** Begin Text extract **
I  have started making small changes to help me remember the good things just as much as the bad. This blog is definitely a big help in that. I can look back and read again what I felt during whatever event it was and smile. I also have made an effort to write at least one thing in my happy journal per day. It’s another way to find the good in even the bad days. I have used my phone too, either capturing pictures of things that made me happy or screen-shotting conversations hat make my heart swell.

Probably the most important and hardest change I’ve made is to remember the good that came out of the bad. There are some things that really don’t have that at all, but many of them do. For example, instead of remembering the misery I felt when girls at my school were teasing me, I think about how much I pushed through during that time. Even if it was painful and terrible I am still here today even so. Another tactic I like to use is balancing the bad memories with a similar good one. I may have done terrible in my speech my freshman year, but I did amazing on my TED talk about eating disorders senior year.
** End Text extract **
** Begin Dataset rows **
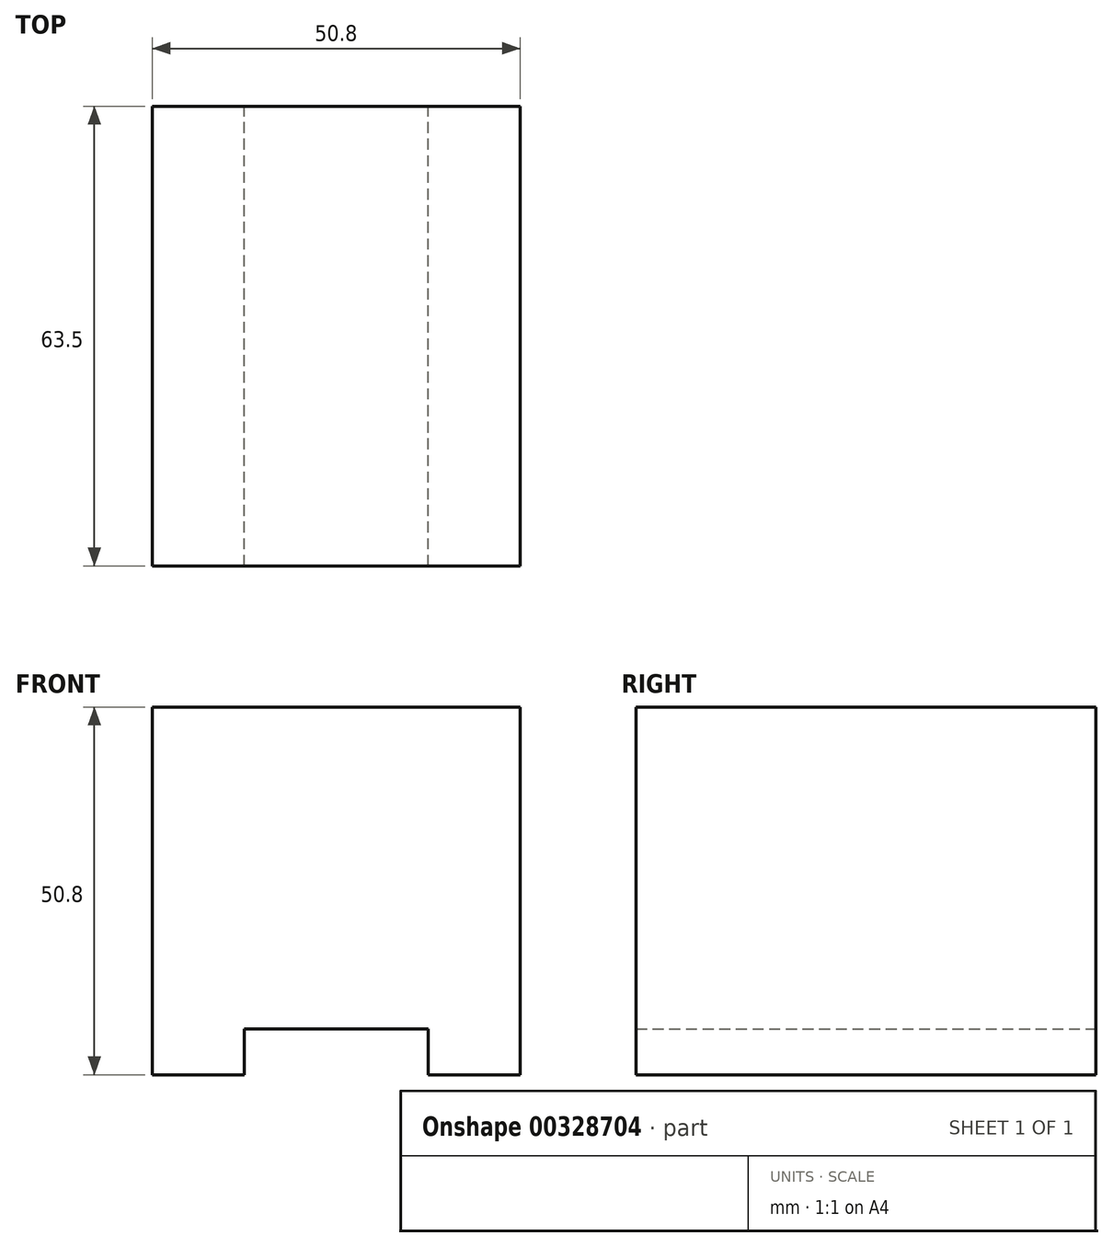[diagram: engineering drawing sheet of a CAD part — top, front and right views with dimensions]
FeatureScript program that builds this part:
annotation { "Feature Type Name" : "Feature", "Feature Type Description" : "" }
export const myFeature = defineFeature(function(context is Context, id is Id, definition is map)
    precondition{}
    {
        {
            var Q0;
            Q0=qCreatedBy(makeId("Front.planeOp"),FACE);
            var sketch = newSketch(context, id + "F0", { "sketchPlane" : qUnion([Q0])});
            skLineSegment(sketch, "E0.bottom", {"start": v(25.4, 25.4) * mm, "end": v(-25.4, 25.4) * mm});
            skLineSegment(sketch, "E0.top", {"start": v(25.4, -25.4) * mm, "end": v(12.7, -25.4) * mm});
            skLineSegment(sketch, "E0.left", {"start": v(25.4, 25.4) * mm, "end": v(25.4, -25.4) * mm});
            skLineSegment(sketch, "E0.right", {"start": v(-25.4, 25.4) * mm, "end": v(-25.4, -25.4) * mm});
            skPoint(sketch, "E0.middle", {"position": v(0, 0) * mm});
            skLineSegment(sketch, "E1.0", {"start": v(12.7, -19.05) * mm, "end": v(-12.7, -19.05) * mm});
            skLineSegment(sketch, "E2.0", {"start": v(12.7, -19.05) * mm, "end": v(12.7, -25.4) * mm});
            skLineSegment(sketch, "E3.0", {"start": v(-12.7, -19.05) * mm, "end": v(-12.7, -25.4) * mm});
            skLineSegment(sketch, "E4.trimOffspring", {"start": v(-12.7, -25.4) * mm, "end": v(-25.4, -25.4) * mm});
            skSolve(sketch);
        }
        {
            var Q0;
            Q0 = qSketchRegion(id + "F0", true);
            extrude(context, id + "F1", {"entities" : qUnion([Q0]), "depth" : 63.5 * mm});
        }
    });
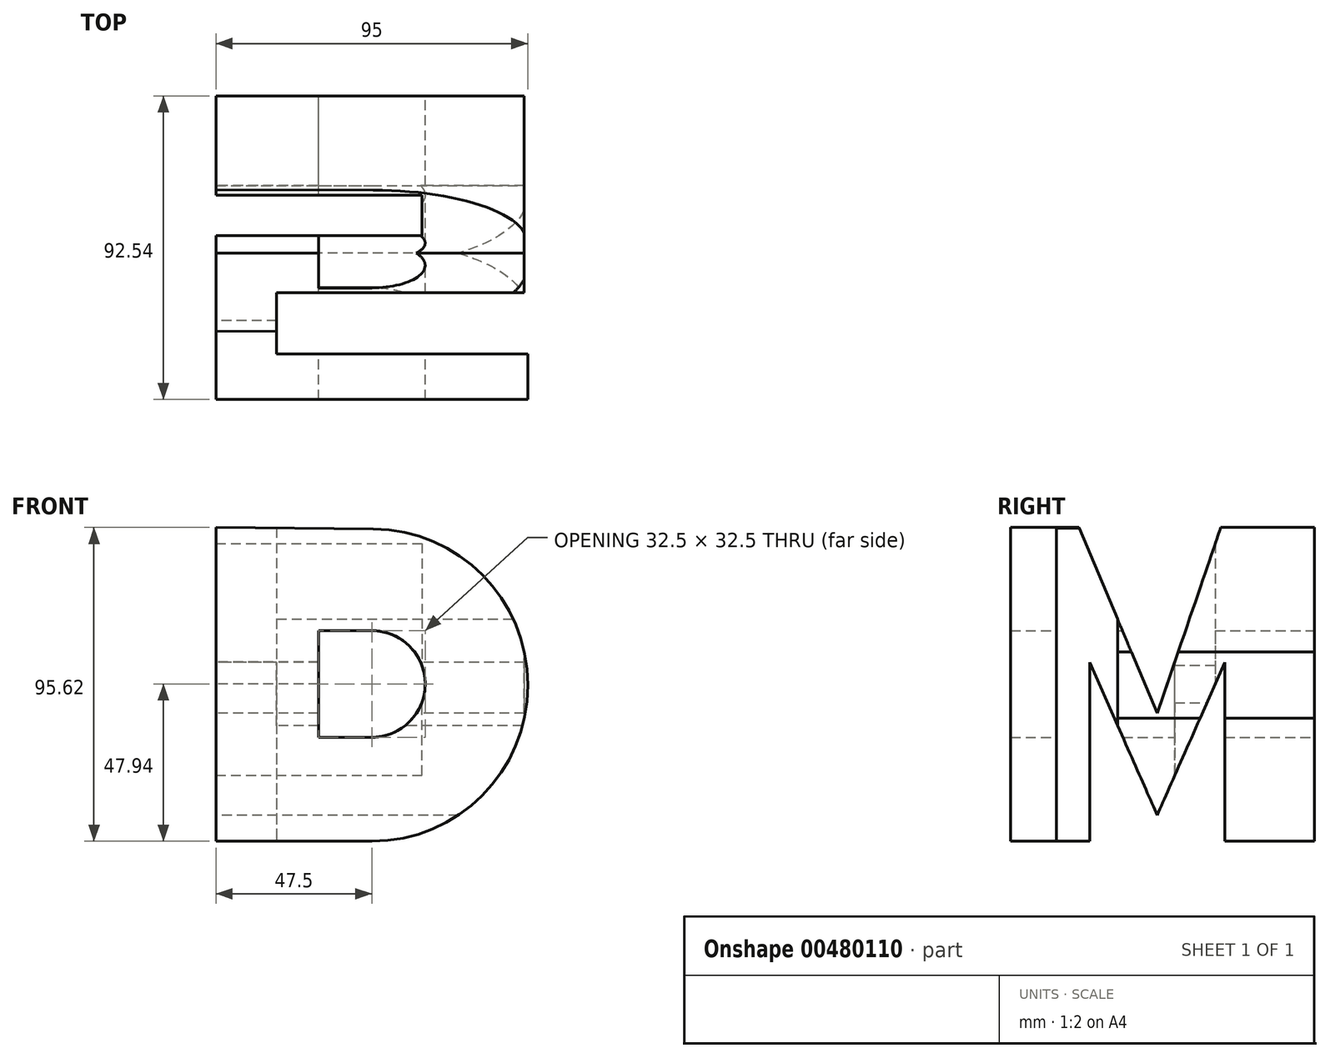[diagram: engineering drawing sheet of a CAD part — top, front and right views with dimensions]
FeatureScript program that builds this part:
annotation { "Feature Type Name" : "Feature", "Feature Type Description" : "" }
export const myFeature = defineFeature(function(context is Context, id is Id, definition is map)
    precondition{}
    {
        {
            var Q0;
            Q0=qCreatedBy(makeId("Top.planeOp"),FACE);
            var sketch = newSketch(context, id + "F0", { "sketchPlane" : qUnion([Q0])});
            skLineSegment(sketch, "E0.bottom", {"start": v(50, 50) * mm, "end": v(-50, 50) * mm, "construction": true});
            skLineSegment(sketch, "E0.top", {"start": v(50, -50) * mm, "end": v(-50, -50) * mm, "construction": true});
            skLineSegment(sketch, "E0.left", {"start": v(50, 50) * mm, "end": v(50, -50) * mm, "construction": true});
            skLineSegment(sketch, "E0.right", {"start": v(-50, 50) * mm, "end": v(-50, -50) * mm, "construction": true});
            skPoint(sketch, "E0.middle", {"position": v(0, 0) * mm});
            skLineSegment(sketch, "E1", {"start": v(30, -36.1) * mm, "end": v(-29, -36.1) * mm});
            skLineSegment(sketch, "E2", {"start": v(-29, -36.1) * mm, "end": v(-29, -17.46) * mm});
            skLineSegment(sketch, "E3", {"start": v(-29, -17.46) * mm, "end": v(30, -17.46) * mm});
            skLineSegment(sketch, "E4", {"start": v(30, 42.54) * mm, "end": v(-50, 42.54) * mm});
            skLineSegment(sketch, "E5", {"start": v(-50, 42.54) * mm, "end": v(-50, 12.32) * mm});
            skLineSegment(sketch, "E6", {"start": v(-50, 12.32) * mm, "end": v(15.22, 12.32) * mm});
            skLineSegment(sketch, "E7", {"start": v(15.22, 0) * mm, "end": v(-50, 0) * mm});
            skLineSegment(sketch, "E8", {"start": v(-50, 0) * mm, "end": v(-50, -50) * mm});
            skLineSegment(sketch, "E9", {"start": v(-50, -50) * mm, "end": v(30, -50) * mm});
            skLineSegment(sketch, "E10", {"start": v(15.22, 12.32) * mm, "end": v(15.22, 0) * mm});
            skLineSegment(sketch, "E11", {"start": v(30, -50) * mm, "end": v(50, -50) * mm});
            skLineSegment(sketch, "E12", {"start": v(30, -36.1) * mm, "end": v(50, -36.1) * mm});
            skLineSegment(sketch, "E13", {"start": v(50, -36.1) * mm, "end": v(50, -50) * mm});
            skLineSegment(sketch, "E14", {"start": v(30, -17.46) * mm, "end": v(46.44, -17.46) * mm});
            skLineSegment(sketch, "E15", {"start": v(46.44, -17.46) * mm, "end": v(46.44, 42.54) * mm});
            skLineSegment(sketch, "E16", {"start": v(46.44, 42.54) * mm, "end": v(30, 42.54) * mm});
            skPoint(sketch, "E17.orphan", {"position": v(30.69, 0) * mm});
            skSolve(sketch);
        }
        {
            var Q0;
            Q0=qCreatedBy(makeId("Front.planeOp"),FACE);
            var sketch = newSketch(context, id + "F1", { "sketchPlane" : qUnion([Q0])});
            skLineSegment(sketch, "E18.bottom", {"start": v(50, -50) * mm, "end": v(-50, -50) * mm, "construction": true});
            skLineSegment(sketch, "E18.top", {"start": v(50, 50) * mm, "end": v(-50, 50) * mm, "construction": true});
            skLineSegment(sketch, "E18.left", {"start": v(50, -50) * mm, "end": v(50, 50) * mm, "construction": true});
            skLineSegment(sketch, "E18.right", {"start": v(-50, -50) * mm, "end": v(-50, 50) * mm, "construction": true});
            skPoint(sketch, "E18.middle", {"position": v(0, 0) * mm});
            skLineSegment(sketch, "E19", {"start": v(-16.25, 16.25) * mm, "end": v(-16.25, -16.25) * mm});
            skLineSegment(sketch, "E20", {"start": v(-16.25, -16.25) * mm, "end": v(0, -16.25) * mm});
            skLineSegment(sketch, "E21", {"start": v(16.25, 0) * mm, "end": v(16.25, 0) * mm});
            skLineSegment(sketch, "E22", {"start": v(0, 16.25) * mm, "end": v(-16.25, 16.25) * mm});
            skLineSegment(sketch, "E23", {"start": v(-47.5, 47.68) * mm, "end": v(-47.5, -47.94) * mm});
            skLineSegment(sketch, "E24", {"start": v(-47.5, -47.94) * mm, "end": v(0, -47.94) * mm});
            skLineSegment(sketch, "E25", {"start": v(47.5, -0.44) * mm, "end": v(47.5, -0.22) * mm});
            skLineSegment(sketch, "E26", {"start": v(0.4, 47.28) * mm, "end": v(-47.5, 47.68) * mm});
            skPoint(sketch, "E27.visualSharp", {"position": v(16.25, 16.25) * mm});
            skArc(sketch, "E27.filletArc", {"start": v(16.25, 0) * mm, "mid": v(11.5, 11.5) * mm, "end": v(0, 16.25) * mm});
            skPoint(sketch, "E28.visualSharp", {"position": v(16.25, -16.25) * mm});
            skArc(sketch, "E28.filletArc", {"start": v(0, -16.25) * mm, "mid": v(11.5, -11.5) * mm, "end": v(16.25, 0) * mm});
            skPoint(sketch, "E29.visualSharp", {"position": v(47.5, 46.88) * mm});
            skArc(sketch, "E29.filletArc", {"start": v(47.5, -0.22) * mm, "mid": v(33.73, 33.23) * mm, "end": v(0.4, 47.28) * mm});
            skPoint(sketch, "E30.visualSharp", {"position": v(47.5, -47.94) * mm});
            skArc(sketch, "E30.filletArc", {"start": v(0, -47.94) * mm, "mid": v(33.59, -34.03) * mm, "end": v(47.5, -0.44) * mm});
            skSolve(sketch);
        }
        {
            var Q0;
            Q0=qCreatedBy(makeId("Right.planeOp"),FACE);
            var sketch = newSketch(context, id + "F2", { "sketchPlane" : qUnion([Q0])});
            skLineSegment(sketch, "E31.bottom", {"start": v(-55.72, -53.95) * mm, "end": v(55.72, -53.95) * mm, "construction": true});
            skLineSegment(sketch, "E31.top", {"start": v(-55.72, 57.5) * mm, "end": v(55.72, 57.5) * mm, "construction": true});
            skLineSegment(sketch, "E31.left", {"start": v(-55.72, -53.95) * mm, "end": v(-55.72, 57.5) * mm, "construction": true});
            skLineSegment(sketch, "E31.right", {"start": v(55.72, -53.95) * mm, "end": v(55.72, 57.5) * mm, "construction": true});
            skPoint(sketch, "E31.middle", {"position": v(0, 1.78) * mm});
            skLineSegment(sketch, "E32", {"start": v(-5.37, -8.96) * mm, "end": v(14.93, 50.45) * mm});
            skLineSegment(sketch, "E33", {"start": v(15.22, -50.64) * mm, "end": v(15.22, 6.57) * mm});
            skPoint(sketch, "E34.end.orphan", {"position": v(0, -33.43) * mm});
            skLineSegment(sketch, "E35", {"start": v(15.22, 6.57) * mm, "end": v(-5.37, -39.96) * mm});
            skLineSegment(sketch, "E36", {"start": v(-5.37, -39.96) * mm, "end": v(-25.97, 6.57) * mm});
            skLineSegment(sketch, "E37", {"start": v(-25.97, 6.57) * mm, "end": v(-25.97, -50.64) * mm});
            skLineSegment(sketch, "E38", {"start": v(-25.97, -50.64) * mm, "end": v(-55.72, -51.03) * mm});
            skLineSegment(sketch, "E39", {"start": v(-29.73, 48.9) * mm, "end": v(-5.37, -8.96) * mm});
            skLineSegment(sketch, "E40", {"start": v(-55.72, 48.9) * mm, "end": v(-55.72, -51.17) * mm});
            skLineSegment(sketch, "E41", {"start": v(14.93, 50.45) * mm, "end": v(55.72, 50.45) * mm});
            skLineSegment(sketch, "E42", {"start": v(55.72, 50.45) * mm, "end": v(55.72, -50.11) * mm});
            skLineSegment(sketch, "E43", {"start": v(55.72, -50.11) * mm, "end": v(15.22, -50.64) * mm});
            skPoint(sketch, "E44.start.orphan", {"position": v(-44.98, 50.45) * mm});
            skLineSegment(sketch, "E45", {"start": v(-55.72, 48.9) * mm, "end": v(-29.73, 48.9) * mm});
            skSolve(sketch);
        }
        {
            var Q0;
            Q0 = qSketchRegion(id + "F0", true);
            extrude(context, id + "F3", {"entities" : qUnion([Q0]), "endBound" : BoundingType.SYMMETRIC, "depth" : 100 * mm});
        }
        {
            var Q0;
            Q0 = qSketchRegion(id + "F1", true);
            extrude(context, id + "F4", {"entities" : qUnion([Q0]), "operationType" : NewBodyOperationType.INTERSECT, "endBound" : BoundingType.SYMMETRIC, "depth" : 100 * mm});
        }
        {
            var Q0;
            Q0 = qSketchRegion(id + "F2", true);
            extrude(context, id + "F5", {"entities" : qUnion([Q0]), "operationType" : NewBodyOperationType.INTERSECT, "endBound" : BoundingType.SYMMETRIC, "depth" : 100 * mm});
        }
    });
** End Dataset rows **
→ **Exercise instructions**:
1 – In the blog excerpt about remembering good things, what was the subject of the writer's TED talk in senior year?
2 – Continue the blog excerpt about remembering good things from the point where it stops.
The records have nothing to do with this work.

→ **The responses**:
1 – Eating disorders.

2 –
Some of my current favorite good memories to dwell on: conversations with my best friend, great days in recovery, how far I’ve come the past few months, the special bond I have with my girls, photographing Michigan’s beauty, all of the moments when I feel loved, cuddling sweet babies, graduating even while having Ed controlling my life.

I’m not perfect at only thinking of the good yet. I wallow a ton still. It’s a habit and takes time to break. I am, however, proud to say that I am doing better with it each day. I can think of and smile at many positive memories now, and sometimes that’s all the difference when it comes to getting through a bad day.

What are some of your favorite memories?

How do you keep the bad memories at bay?